During my PhD I worked on the identification and generation of prosodic prominence patterns for English TTS synthesis with a particular focus on the mechanisms by which context (i.e., discourse and "sentence" context) affects prosodic prominence and on the automatic detection of discourse-context related factors (e.g. focus, contrast) from text.

2010-2013 SIEMPRE - EU 7 Framework Programme ICT - FET

2012-2015 POETICON++ - EU 7 Framework Programme ICT - STREP

2015-2018 ECOMODE - H2020-ICT-2014-1


Selected Publications

[35] Badino, L., Franceschi, L., Donini, M., Pontil, M., "A Speaker Adaptive DNN Training Approach for Speaker-independent Acoustic Invertion", in Proc. of Interspeech, Stockholm, Sweden, 2017.

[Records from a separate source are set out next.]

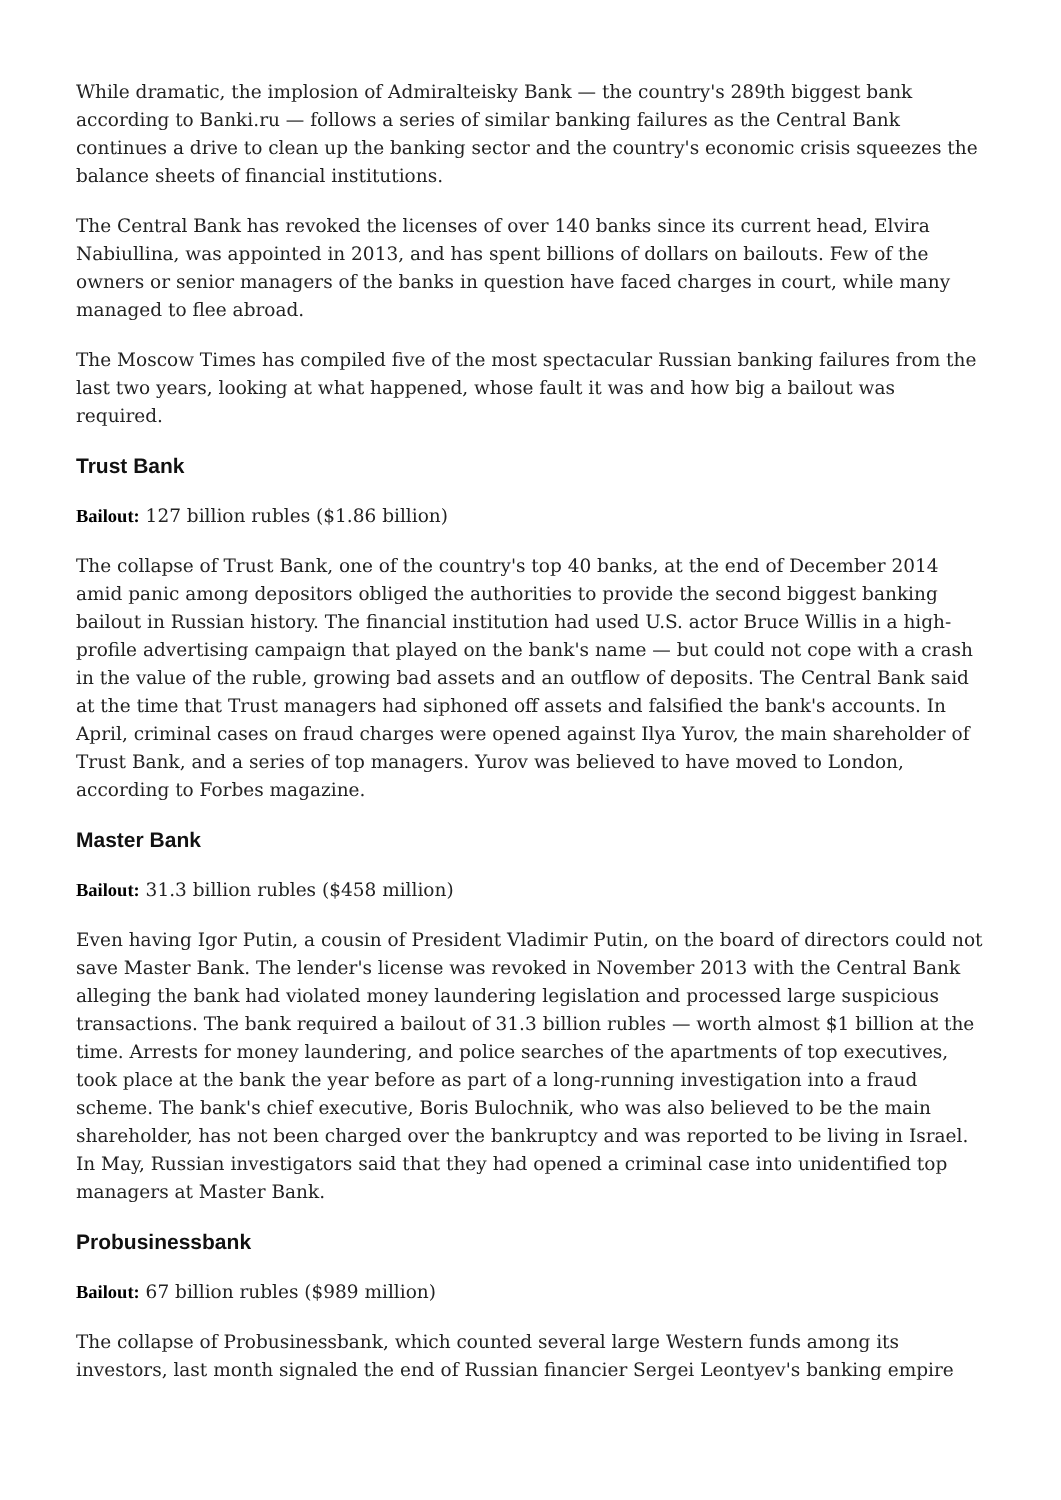While dramatic, the implosion of Admiralteisky Bank — the country's 289th biggest bank according to Banki.ru — follows a series of similar banking failures as the Central Bank continues a drive to clean up the banking sector and the country's economic crisis squeezes the balance sheets of financial institutions.
The Central Bank has revoked the licenses of over 140 banks since its current head, Elvira Nabiullina, was appointed in 2013, and has spent billions of dollars on bailouts. Few of the owners or senior managers of the banks in question have faced charges in court, while many managed to flee abroad.
The Moscow Times has compiled five of the most spectacular Russian banking failures from the last two years, looking at what happened, whose fault it was and how big a bailout was required.
Trust Bank
Bailout: 127 billion rubles ($1.86 billion)
The collapse of Trust Bank, one of the country's top 40 banks, at the end of December 2014 amid panic among depositors obliged the authorities to provide the second biggest banking bailout in Russian history. The financial institution had used U.S. actor Bruce Willis in a high-profile advertising campaign that played on the bank's name — but could not cope with a crash in the value of the ruble, growing bad assets and an outflow of deposits. The Central Bank said at the time that Trust managers had siphoned off assets and falsified the bank's accounts. In April, criminal cases on fraud charges were opened against Ilya Yurov, the main shareholder of Trust Bank, and a series of top managers. Yurov was believed to have moved to London, according to Forbes magazine.
Master Bank
Bailout: 31.3 billion rubles ($458 million)
Even having Igor Putin, a cousin of President Vladimir Putin, on the board of directors could not save Master Bank. The lender's license was revoked in November 2013 with the Central Bank alleging the bank had violated money laundering legislation and processed large suspicious transactions. The bank required a bailout of 31.3 billion rubles — worth almost $1 billion at the time. Arrests for money laundering, and police searches of the apartments of top executives, took place at the bank the year before as part of a long-running investigation into a fraud scheme. The bank's chief executive, Boris Bulochnik, who was also believed to be the main shareholder, has not been charged over the bankruptcy and was reported to be living in Israel. In May, Russian investigators said that they had opened a criminal case into unidentified top managers at Master Bank.
Probusinessbank
Bailout: 67 billion rubles ($989 million)
The collapse of Probusinessbank, which counted several large Western funds among its investors, last month signaled the end of Russian financier Sergei Leontyev's banking empire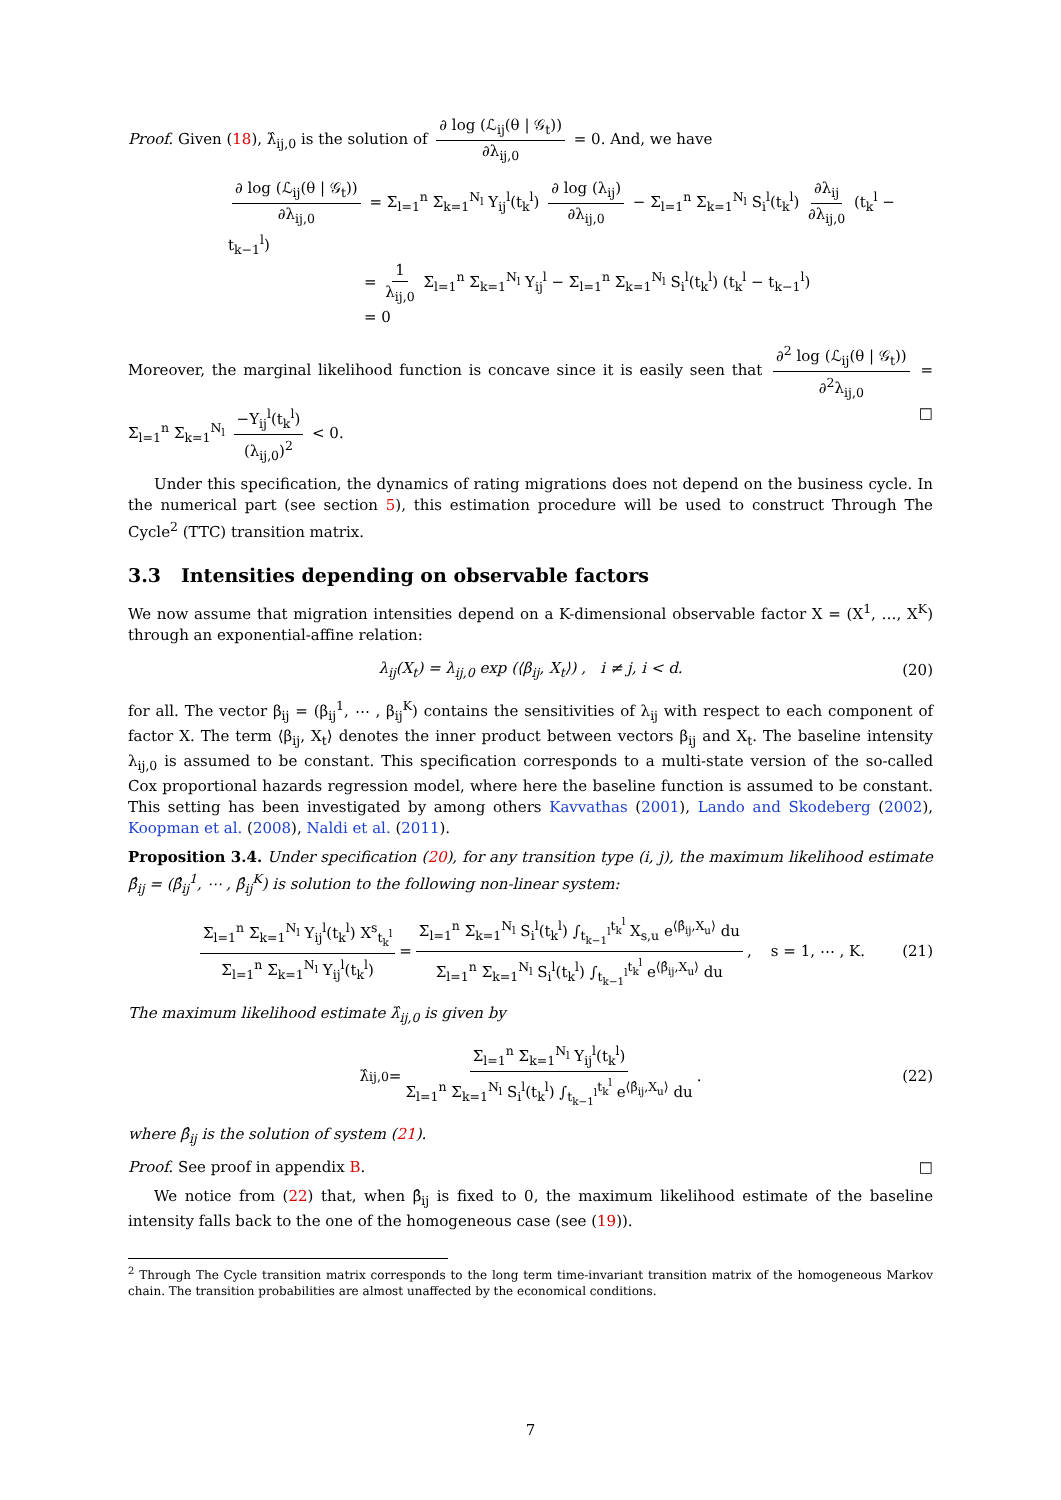Proof. Given (18), λ̂<sub>ij,0</sub> is the solution of ∂ log (ℒ<sub>ij</sub>(θ | 𝒢<sub>t</sub>)) ∂λ<sub>ij,0</sub> = 0. And, we have
∂ log (ℒ<sub>ij</sub>(θ | 𝒢<sub>t</sub>)) ∂λ<sub>ij,0</sub> = Σ<sub>l=1</sub><sup>n</sup> Σ<sub>k=1</sub><sup>N<sub>l</sub></sup> Y<sub>ij</sub><sup>l</sup>(t<sub>k</sub><sup>l</sup>) ∂ log (λ<sub>ij</sub>) ∂λ<sub>ij,0</sub> − Σ<sub>l=1</sub><sup>n</sup> Σ<sub>k=1</sub><sup>N<sub>l</sub></sup> S<sub>i</sub><sup>l</sup>(t<sub>k</sub><sup>l</sup>) ∂λ<sub>ij</sub> ∂λ<sub>ij,0</sub> (t<sub>k</sub><sup>l</sup> − t<sub>k−1</sub><sup>l</sup>)
= 1 λ<sub>ij,0</sub> Σ<sub>l=1</sub><sup>n</sup> Σ<sub>k=1</sub><sup>N<sub>l</sub></sup> Y<sub>ij</sub><sup>l</sup> − Σ<sub>l=1</sub><sup>n</sup> Σ<sub>k=1</sub><sup>N<sub>l</sub></sup> S<sub>i</sub><sup>l</sup>(t<sub>k</sub><sup>l</sup>) (t<sub>k</sub><sup>l</sup> − t<sub>k−1</sub><sup>l</sup>)
= 0
Moreover, the marginal likelihood function is concave since it is easily seen that ∂<sup>2</sup> log (ℒ<sub>ij</sub>(θ | 𝒢<sub>t</sub>)) ∂<sup>2</sup>λ<sub>ij,0</sub> = Σ<sub>l=1</sub><sup>n</sup> Σ<sub>k=1</sub><sup>N<sub>l</sub></sup> −Y<sub>ij</sub><sup>l</sup>(t<sub>k</sub><sup>l</sup>) (λ<sub>ij,0</sub>)<sup>2</sup> < 0. □
Under this specification, the dynamics of rating migrations does not depend on the business cycle. In the numerical part (see section 5), this estimation procedure will be used to construct Through The Cycle<sup>2</sup> (TTC) transition matrix.
3.3 Intensities depending on observable factors
We now assume that migration intensities depend on a K-dimensional observable factor X = (X<sup>1</sup>, …, X<sup>K</sup>) through an exponential-affine relation:
λ<sub>ij</sub>(X<sub>t</sub>) = λ<sub>ij,0</sub> exp (⟨β<sub>ij</sub>, X<sub>t</sub>⟩) , i ≠ j, i < d. (20)
for all. The vector β<sub>ij</sub> = (β<sub>ij</sub><sup>1</sup>, ⋯ , β<sub>ij</sub><sup>K</sup>) contains the sensitivities of λ<sub>ij</sub> with respect to each component of factor X. The term ⟨β<sub>ij</sub>, X<sub>t</sub>⟩ denotes the inner product between vectors β<sub>ij</sub> and X<sub>t</sub>. The baseline intensity λ<sub>ij,0</sub> is assumed to be constant. This specification corresponds to a multi-state version of the so-called Cox proportional hazards regression model, where here the baseline function is assumed to be constant. This setting has been investigated by among others Kavvathas (2001), Lando and Skodeberg (2002), Koopman et al. (2008), Naldi et al. (2011).
Proposition 3.4. Under specification (20), for any transition type (i, j), the maximum likelihood estimate β̂<sub>ij</sub> = (β̂<sub>ij</sub><sup>1</sup>, ⋯ , β̂<sub>ij</sub><sup>K</sup>) is solution to the following non-linear system:
Σ<sub>l=1</sub><sup>n</sup> Σ<sub>k=1</sub><sup>N<sub>l</sub></sup> Y<sub>ij</sub><sup>l</sup>(t<sub>k</sub><sup>l</sup>) X<sup>s</sup><sub>t<sub>k</sub><sup>l</sup></sub> Σ<sub>l=1</sub><sup>n</sup> Σ<sub>k=1</sub><sup>N<sub>l</sub></sup> Y<sub>ij</sub><sup>l</sup>(t<sub>k</sub><sup>l</sup>) = Σ<sub>l=1</sub><sup>n</sup> Σ<sub>k=1</sub><sup>N<sub>l</sub></sup> S<sub>i</sub><sup>l</sup>(t<sub>k</sub><sup>l</sup>) ∫<sub>t<sub>k−1</sub><sup>l</sup></sub><sup>t<sub>k</sub><sup>l</sup></sup> X<sub>s,u</sub> e<sup>⟨β̂<sub>ij</sub>,X<sub>u</sub>⟩</sup> du Σ<sub>l=1</sub><sup>n</sup> Σ<sub>k=1</sub><sup>N<sub>l</sub></sup> S<sub>i</sub><sup>l</sup>(t<sub>k</sub><sup>l</sup>) ∫<sub>t<sub>k−1</sub><sup>l</sup></sub><sup>t<sub>k</sub><sup>l</sup></sup> e<sup>⟨β̂<sub>ij</sub>,X<sub>u</sub>⟩</sup> du, s = 1, ⋯ , K. (21)
The maximum likelihood estimate λ̂<sub>ij,0</sub> is given by
λ̂<sub>ij,0</sub> = Σ<sub>l=1</sub><sup>n</sup> Σ<sub>k=1</sub><sup>N<sub>l</sub></sup> Y<sub>ij</sub><sup>l</sup>(t<sub>k</sub><sup>l</sup>) Σ<sub>l=1</sub><sup>n</sup> Σ<sub>k=1</sub><sup>N<sub>l</sub></sup> S<sub>i</sub><sup>l</sup>(t<sub>k</sub><sup>l</sup>) ∫<sub>t<sub>k−1</sub><sup>l</sup></sub><sup>t<sub>k</sub><sup>l</sup></sup> e<sup>⟨β̂<sub>ij</sub>,X<sub>u</sub>⟩</sup> du. (22)
where β̂<sub>ij</sub> is the solution of system (21).
Proof. See proof in appendix B. □
We notice from (22) that, when β̂<sub>ij</sub> is fixed to 0, the maximum likelihood estimate of the baseline intensity falls back to the one of the homogeneous case (see (19)).
<sup>2</sup> Through The Cycle transition matrix corresponds to the long term time-invariant transition matrix of the homogeneous Markov chain. The transition probabilities are almost unaffected by the economical conditions.
7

[34] Mukherjee, S., D'Ausilio, A., Nguyen, N.,  Fadiga, L., Badino, L., "The Relationship between F0 Synchrony and Speech Convergence in Dyadic Interaction", in Proc. of Interspeech, Stockholm, Sweden, 2017.

[33] Badino, L., "Phonetic Context Embeddings for DNN-HMM Phone Recognition", in Proc. of Interspeech, San Francisco, CA, USA, 2016. Code avilable at

[32] Coco, M.I.,  Badino, L.,  Cipresso, P.,  Chirico, A.,  Ferrari, E.,  Riva, G., Gaggioli, A.,  D’Ausilio, A., “Multilevel behavioral synchronisation in a joint tower-building task”, in the IEEE Transactions on Cognitive and Developmental Systems, accepted.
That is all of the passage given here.